§ ACTIVITY 1:
Copy the cricket match report exactly, everything from "A dismal middle-order" down to "Lucknow on Friday.".
§ ACTIVITY 2:
Pick up the cricket match report right after its last sentence and keep writing it.

§ READING PASSAGE:
Cricket: Dutch face elimination with seven-wicket defeat

Max O'Dowd of Netherlands is run out .Photo: ICC via Getty Images

A dismal middle-order collapse with the bat saw the Netherlands slump to a seven-wicket defeat against Afghanistan at the World Cup in Lucknow on Friday.

Sybrand Engelbrecht played a lone hand of 58 but couldn’t prevent the Dutch crumbling to 179 in the 47th over with as many as four batters run-out.

Set 180 to win, half-centurions Rahmat Shah and Hashmatullah Shahidi added 74 for the third wicket to help Afghanistan surge to their fourth win of the tournament with 18.3 overs to spare and keep their semi-final hopes alive.

This was the Netherlands’ fifth loss in seven games and while they are not mathematically out of the reckoning for a semi-final berth, they need to win their remaining two games against England and India by big margins and rely on other results going their way.

With the added context of the top eight teams at this tournament qualifying for the Champions Trophy hosted by Pakistan in 2025, the Netherlands, who are currently placed eighth in the points table, will either need one more win or hope England and Bangladesh don’t usurp them on points and net run-rate.

§ GIVEN RECORDS:
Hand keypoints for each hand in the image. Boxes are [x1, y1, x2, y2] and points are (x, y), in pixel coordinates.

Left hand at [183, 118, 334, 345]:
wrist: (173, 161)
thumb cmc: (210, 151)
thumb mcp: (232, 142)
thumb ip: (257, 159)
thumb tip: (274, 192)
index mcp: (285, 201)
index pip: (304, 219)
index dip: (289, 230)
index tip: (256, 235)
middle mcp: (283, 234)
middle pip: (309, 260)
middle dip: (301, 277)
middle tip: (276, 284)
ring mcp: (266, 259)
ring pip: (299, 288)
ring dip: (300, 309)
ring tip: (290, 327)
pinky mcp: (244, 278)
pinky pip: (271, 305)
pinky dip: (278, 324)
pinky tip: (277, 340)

§ ANSWER 1:
A dismal middle-order collapse with the bat saw the Netherlands slump to a seven-wicket defeat against Afghanistan at the World Cup in Lucknow on Friday.

§ ANSWER 2:
Having won the toss and opting to bat first, the Dutch cruised to their best start in the first batting powerplay in the tournament by reaching 66-1 in ten overs.

Opener Max O’Dowd, who hit nine boundaries in his 42-run knock, capitalised on some poor new-ball bowling to mark his return to form but his run-out in the 12th over sparked a familiar collapse that saw his side slip from an advantageous 73-1 to 97-5 before crashing to 179.

The Dutch were left to rue their sloppy running between the wickets as four of the top five batters were run out, including captain Scott Edwards off his first ball.

For a team that prides itself for running between the wickets, the Netherlands have lost nine wickets to run-outs, the worst in this tournament.

“Our turning technique and our running between the wickets in terms of the speed and stuff, we do a lot of training on that,” the Dutch head coach Ryan Cook said after the game.

“Obviously today, four run-outs – and not just any run-outs, No. 2, 3, 4 and 5 in your batting order getting run out – is not ideal.”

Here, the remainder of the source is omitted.